Extracted data entries
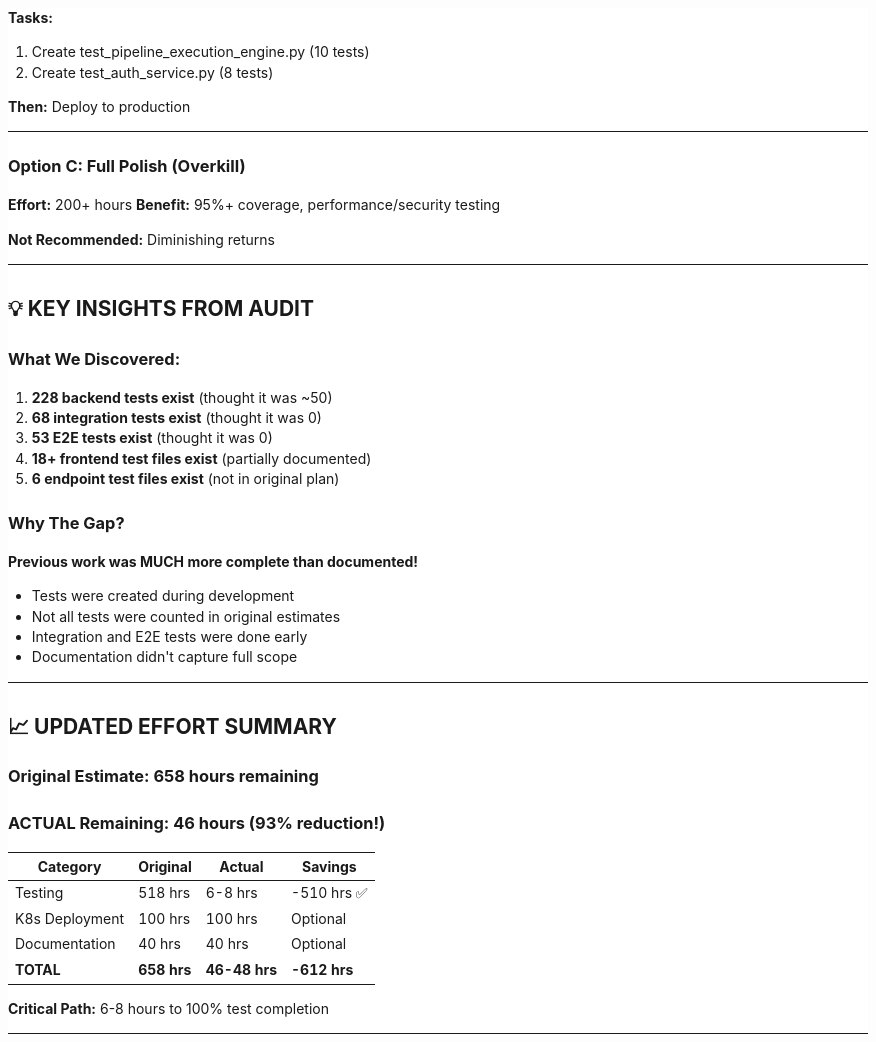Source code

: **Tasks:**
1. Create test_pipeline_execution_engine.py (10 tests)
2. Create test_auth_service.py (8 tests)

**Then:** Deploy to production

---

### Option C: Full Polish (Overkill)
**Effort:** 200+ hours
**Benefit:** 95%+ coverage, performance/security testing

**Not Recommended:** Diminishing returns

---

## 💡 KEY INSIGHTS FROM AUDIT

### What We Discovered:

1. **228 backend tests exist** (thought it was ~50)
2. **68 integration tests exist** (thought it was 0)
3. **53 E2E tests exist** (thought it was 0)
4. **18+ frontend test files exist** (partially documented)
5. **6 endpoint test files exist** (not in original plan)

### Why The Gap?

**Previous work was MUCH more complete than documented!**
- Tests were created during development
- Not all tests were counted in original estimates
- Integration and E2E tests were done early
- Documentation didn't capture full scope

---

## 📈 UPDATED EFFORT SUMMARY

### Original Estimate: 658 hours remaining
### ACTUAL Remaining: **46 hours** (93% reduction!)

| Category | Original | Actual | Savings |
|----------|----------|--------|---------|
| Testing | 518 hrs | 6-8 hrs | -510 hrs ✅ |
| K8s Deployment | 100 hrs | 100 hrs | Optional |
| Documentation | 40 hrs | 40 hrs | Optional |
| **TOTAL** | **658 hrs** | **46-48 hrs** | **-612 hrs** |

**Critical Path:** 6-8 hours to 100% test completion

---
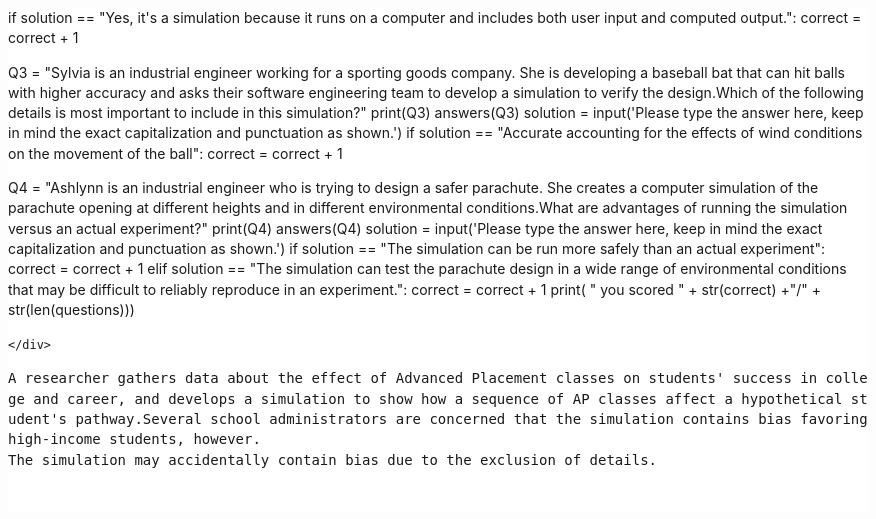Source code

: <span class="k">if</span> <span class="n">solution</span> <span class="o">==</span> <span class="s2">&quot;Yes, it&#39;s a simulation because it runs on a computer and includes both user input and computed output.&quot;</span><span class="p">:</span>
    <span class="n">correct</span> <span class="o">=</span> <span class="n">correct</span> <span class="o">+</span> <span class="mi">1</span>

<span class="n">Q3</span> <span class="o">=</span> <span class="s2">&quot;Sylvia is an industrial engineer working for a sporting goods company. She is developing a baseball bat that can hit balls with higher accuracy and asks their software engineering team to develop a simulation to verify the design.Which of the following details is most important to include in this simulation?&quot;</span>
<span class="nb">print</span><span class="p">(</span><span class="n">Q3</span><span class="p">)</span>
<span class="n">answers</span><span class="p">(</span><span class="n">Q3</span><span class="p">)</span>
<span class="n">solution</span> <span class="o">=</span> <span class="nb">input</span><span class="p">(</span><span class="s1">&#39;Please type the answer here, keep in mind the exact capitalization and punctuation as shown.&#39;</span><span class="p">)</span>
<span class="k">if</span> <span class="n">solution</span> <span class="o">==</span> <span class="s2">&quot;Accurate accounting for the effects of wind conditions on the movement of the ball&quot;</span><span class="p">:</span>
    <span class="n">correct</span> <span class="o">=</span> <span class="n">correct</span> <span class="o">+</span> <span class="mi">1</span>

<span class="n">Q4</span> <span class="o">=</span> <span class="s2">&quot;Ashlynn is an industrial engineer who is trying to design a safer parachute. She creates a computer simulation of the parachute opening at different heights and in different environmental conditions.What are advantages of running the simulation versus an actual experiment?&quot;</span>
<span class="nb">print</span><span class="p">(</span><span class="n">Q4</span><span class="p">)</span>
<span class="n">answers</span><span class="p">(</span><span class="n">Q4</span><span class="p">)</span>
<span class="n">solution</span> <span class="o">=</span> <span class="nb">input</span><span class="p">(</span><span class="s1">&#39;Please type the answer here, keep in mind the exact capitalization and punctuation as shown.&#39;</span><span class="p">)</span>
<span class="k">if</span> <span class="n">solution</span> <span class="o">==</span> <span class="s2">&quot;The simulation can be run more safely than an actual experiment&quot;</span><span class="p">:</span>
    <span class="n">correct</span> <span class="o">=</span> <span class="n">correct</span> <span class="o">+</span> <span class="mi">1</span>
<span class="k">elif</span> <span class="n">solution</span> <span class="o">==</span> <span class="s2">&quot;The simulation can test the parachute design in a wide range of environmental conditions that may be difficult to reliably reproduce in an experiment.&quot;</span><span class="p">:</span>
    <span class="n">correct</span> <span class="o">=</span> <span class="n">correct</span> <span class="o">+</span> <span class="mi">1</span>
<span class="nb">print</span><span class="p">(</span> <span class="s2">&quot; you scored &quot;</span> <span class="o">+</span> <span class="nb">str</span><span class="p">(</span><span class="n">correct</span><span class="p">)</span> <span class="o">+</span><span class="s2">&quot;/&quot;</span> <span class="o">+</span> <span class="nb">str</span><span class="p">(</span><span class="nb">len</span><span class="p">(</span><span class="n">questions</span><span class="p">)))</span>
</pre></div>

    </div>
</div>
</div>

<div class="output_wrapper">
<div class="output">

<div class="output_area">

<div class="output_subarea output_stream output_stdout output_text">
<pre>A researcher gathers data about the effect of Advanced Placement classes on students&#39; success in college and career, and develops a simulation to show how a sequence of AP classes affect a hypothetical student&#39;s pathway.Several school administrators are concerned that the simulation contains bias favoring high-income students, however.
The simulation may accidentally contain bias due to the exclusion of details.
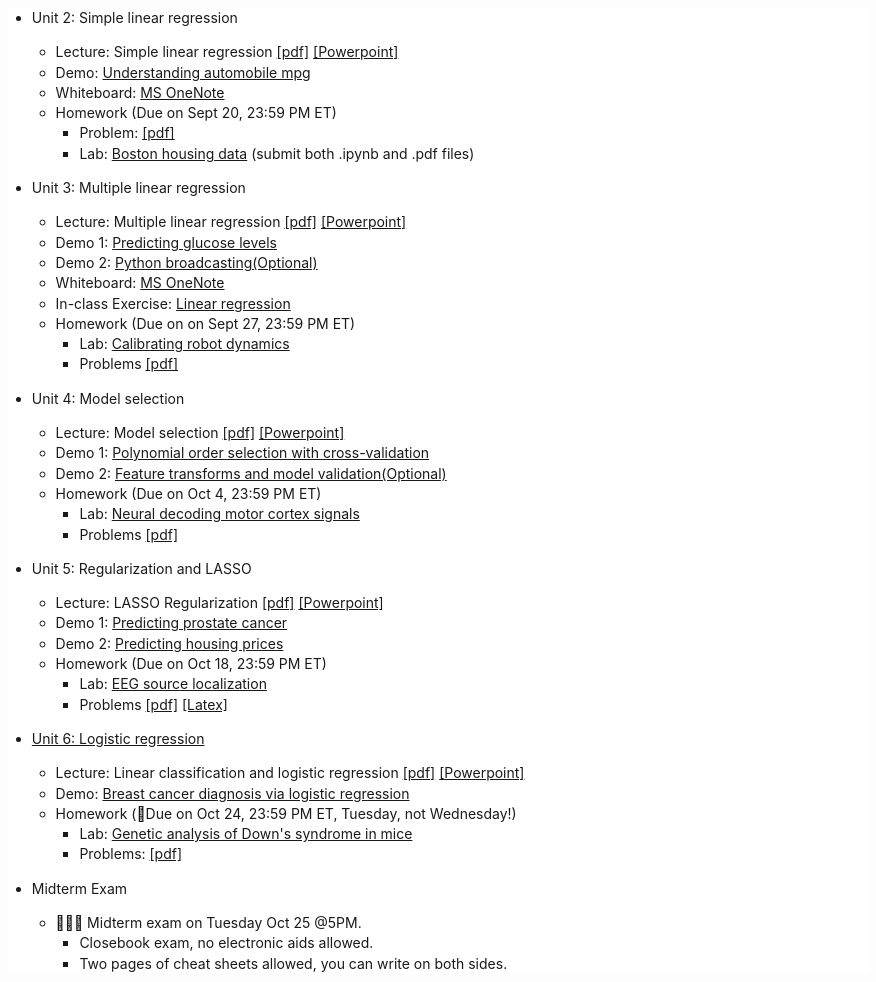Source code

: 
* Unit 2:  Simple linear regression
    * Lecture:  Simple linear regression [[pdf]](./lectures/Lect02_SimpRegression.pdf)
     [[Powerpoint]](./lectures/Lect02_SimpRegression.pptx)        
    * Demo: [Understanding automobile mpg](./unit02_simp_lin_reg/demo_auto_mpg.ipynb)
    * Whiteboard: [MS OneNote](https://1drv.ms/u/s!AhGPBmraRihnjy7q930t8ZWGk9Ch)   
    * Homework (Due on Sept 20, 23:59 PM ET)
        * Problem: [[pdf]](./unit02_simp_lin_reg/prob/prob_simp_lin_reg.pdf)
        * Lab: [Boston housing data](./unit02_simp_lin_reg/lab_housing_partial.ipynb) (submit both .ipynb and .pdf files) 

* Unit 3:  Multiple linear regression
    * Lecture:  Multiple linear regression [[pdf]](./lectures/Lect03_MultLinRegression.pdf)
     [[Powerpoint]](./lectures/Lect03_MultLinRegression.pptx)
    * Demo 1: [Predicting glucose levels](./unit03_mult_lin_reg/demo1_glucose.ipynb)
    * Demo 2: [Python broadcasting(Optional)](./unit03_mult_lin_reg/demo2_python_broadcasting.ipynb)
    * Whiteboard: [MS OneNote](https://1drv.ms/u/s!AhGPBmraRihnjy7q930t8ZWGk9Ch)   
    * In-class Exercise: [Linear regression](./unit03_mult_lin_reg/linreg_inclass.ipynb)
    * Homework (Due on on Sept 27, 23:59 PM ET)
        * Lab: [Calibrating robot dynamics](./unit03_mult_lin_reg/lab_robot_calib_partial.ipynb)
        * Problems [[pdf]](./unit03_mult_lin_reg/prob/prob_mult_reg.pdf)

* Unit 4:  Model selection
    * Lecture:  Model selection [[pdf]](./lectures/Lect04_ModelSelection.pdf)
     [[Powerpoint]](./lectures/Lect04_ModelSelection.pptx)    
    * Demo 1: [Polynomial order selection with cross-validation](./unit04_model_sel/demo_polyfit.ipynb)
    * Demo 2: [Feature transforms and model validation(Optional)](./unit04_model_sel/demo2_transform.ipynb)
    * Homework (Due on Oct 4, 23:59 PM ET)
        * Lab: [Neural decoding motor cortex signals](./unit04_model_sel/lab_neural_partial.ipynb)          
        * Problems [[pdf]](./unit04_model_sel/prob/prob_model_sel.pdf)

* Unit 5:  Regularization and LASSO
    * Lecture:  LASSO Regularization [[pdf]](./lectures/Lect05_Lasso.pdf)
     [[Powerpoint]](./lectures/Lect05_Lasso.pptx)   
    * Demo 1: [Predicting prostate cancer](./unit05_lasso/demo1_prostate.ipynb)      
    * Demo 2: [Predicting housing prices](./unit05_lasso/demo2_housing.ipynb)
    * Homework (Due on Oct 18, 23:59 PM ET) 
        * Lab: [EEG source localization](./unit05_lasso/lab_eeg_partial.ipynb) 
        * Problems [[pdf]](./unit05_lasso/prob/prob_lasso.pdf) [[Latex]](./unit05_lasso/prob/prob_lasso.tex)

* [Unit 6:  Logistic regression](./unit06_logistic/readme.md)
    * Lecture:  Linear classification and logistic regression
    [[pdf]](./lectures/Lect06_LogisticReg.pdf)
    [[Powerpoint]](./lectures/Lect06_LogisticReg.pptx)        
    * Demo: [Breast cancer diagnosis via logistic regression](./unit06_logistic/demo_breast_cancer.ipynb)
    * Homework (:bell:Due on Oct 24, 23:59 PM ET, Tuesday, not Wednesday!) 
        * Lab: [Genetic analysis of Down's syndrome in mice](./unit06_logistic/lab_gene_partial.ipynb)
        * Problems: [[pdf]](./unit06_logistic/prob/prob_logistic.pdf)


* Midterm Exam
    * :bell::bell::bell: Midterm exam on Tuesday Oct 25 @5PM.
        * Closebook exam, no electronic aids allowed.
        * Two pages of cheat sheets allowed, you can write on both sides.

▶ _Requirement_
Please copy the line that holds "[[Powerpoint]](./lectures/Lect06_LogisticReg.pptx)" and each line under it through the last line above, exactly as they stand, adding nothing.

▶ _Written answer_
    [[Powerpoint]](./lectures/Lect06_LogisticReg.pptx)        
    * Demo: [Breast cancer diagnosis via logistic regression](./unit06_logistic/demo_breast_cancer.ipynb)
    * Homework (:bell:Due on Oct 24, 23:59 PM ET, Tuesday, not Wednesday!) 
        * Lab: [Genetic analysis of Down's syndrome in mice](./unit06_logistic/lab_gene_partial.ipynb)
        * Problems: [[pdf]](./unit06_logistic/prob/prob_logistic.pdf)


* Midterm Exam
    * :bell::bell::bell: Midterm exam on Tuesday Oct 25 @5PM.
        * Closebook exam, no electronic aids allowed.
        * Two pages of cheat sheets allowed, you can write on both sides.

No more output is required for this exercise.